Emo is punk music. It is a style of rock music. And punk rock is exemplified by loud and unrelenting music with protest lyrics whose performers can be told apart by their peculiar fashion and socially defiant activities. But emo punk has evolved. Since its inception the 80s until the 90s, the term emo began to reflect the indie scene in which band members would become emotionally charged in their performances, hence the name emo. Emo punk music since then became a part of the American youth culture. But still emo punk music history cannot be fully ascertained for a reason. Because the people involved in the emo development avoid the word and the emergence of the emo itself has no specific history.

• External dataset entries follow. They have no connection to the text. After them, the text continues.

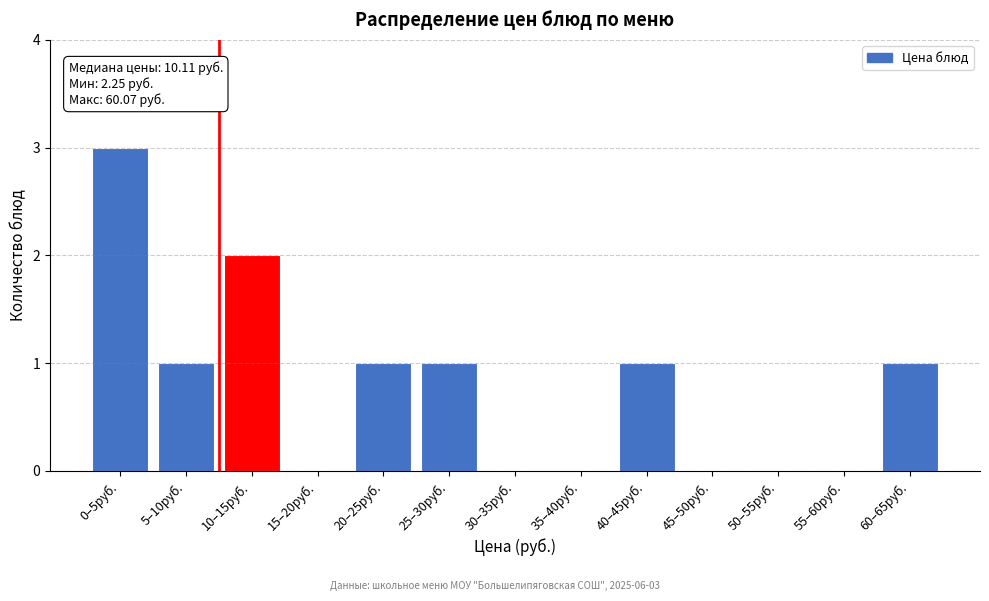

Reading left to right, extract all data points from this chart.

0–5руб.=3	5–10руб.=1	10–15руб.=2	15–20руб.=0	20–25руб.=1	25–30руб.=1	30–35руб.=0	35–40руб.=0	40–45руб.=1	45–50руб.=0	50–55руб.=0	55–60руб.=0	60–65руб.=1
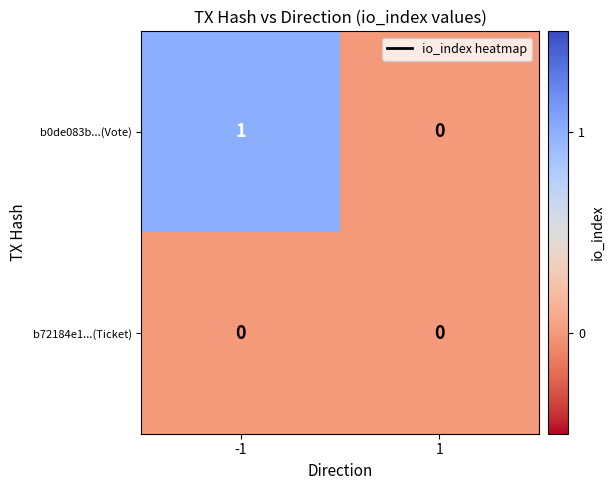

Which series has the largest range (max minus min)?

b0de083b...(Vote)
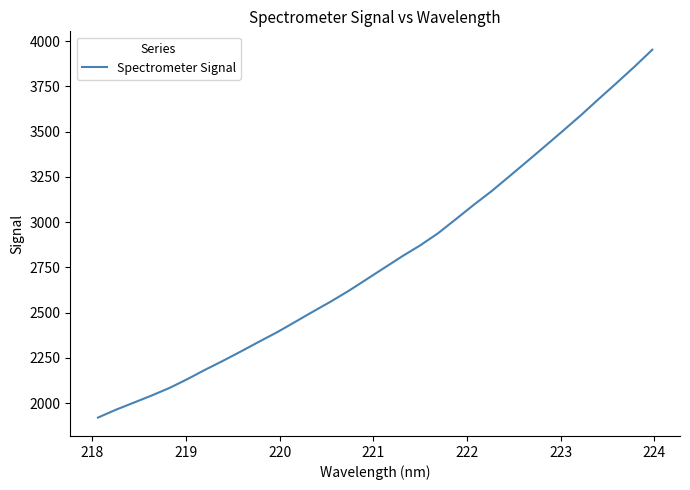

What is the smallest value displayed?

1920.8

But by the late 1990s, the emo hardcore gradually averted from its line and started to integrate flash guitar and melodies filled up the used to be screaming part of the vocals. Given that, emo punk slowly but surely came into sight nationally and has become more popular than its punk-pop counterpart. As the two genus start to partly cover each other, they incorporated thus will born a new movement. That's perhaps one of the problems of emo today. Punk has ditched the music and culture it created. Although, the future of emo punk is uncertain, still its popularity and extensive subculture has been an inspiration and will continue to do in an uncertain future.
Emo punk differs from traditional punk. Emo punk stresses sensitive emotion express through forlorn and angry lyrics in high energy beats and emotionally charged chord series. The music is takes the listener in an emotional roller coaster of the heartaches and pains it is meant to echo. Traditional punk music is just loud screaming. Emo punk music is the use of the oft repeated combination of loud then soft. It is insightful of the singer's frame of mind, now angry then sad. But still and all emo punk is to punk much like steak is to a cut of beef.
Punk is not definitive but arbitrary. It is music and however it means to an individual person. It has become too wide a genus to apply it to any type of music today. Almost if not all of the bands that played with loud and fast music can be called punk although not always right. But emo punk is a genre of its own.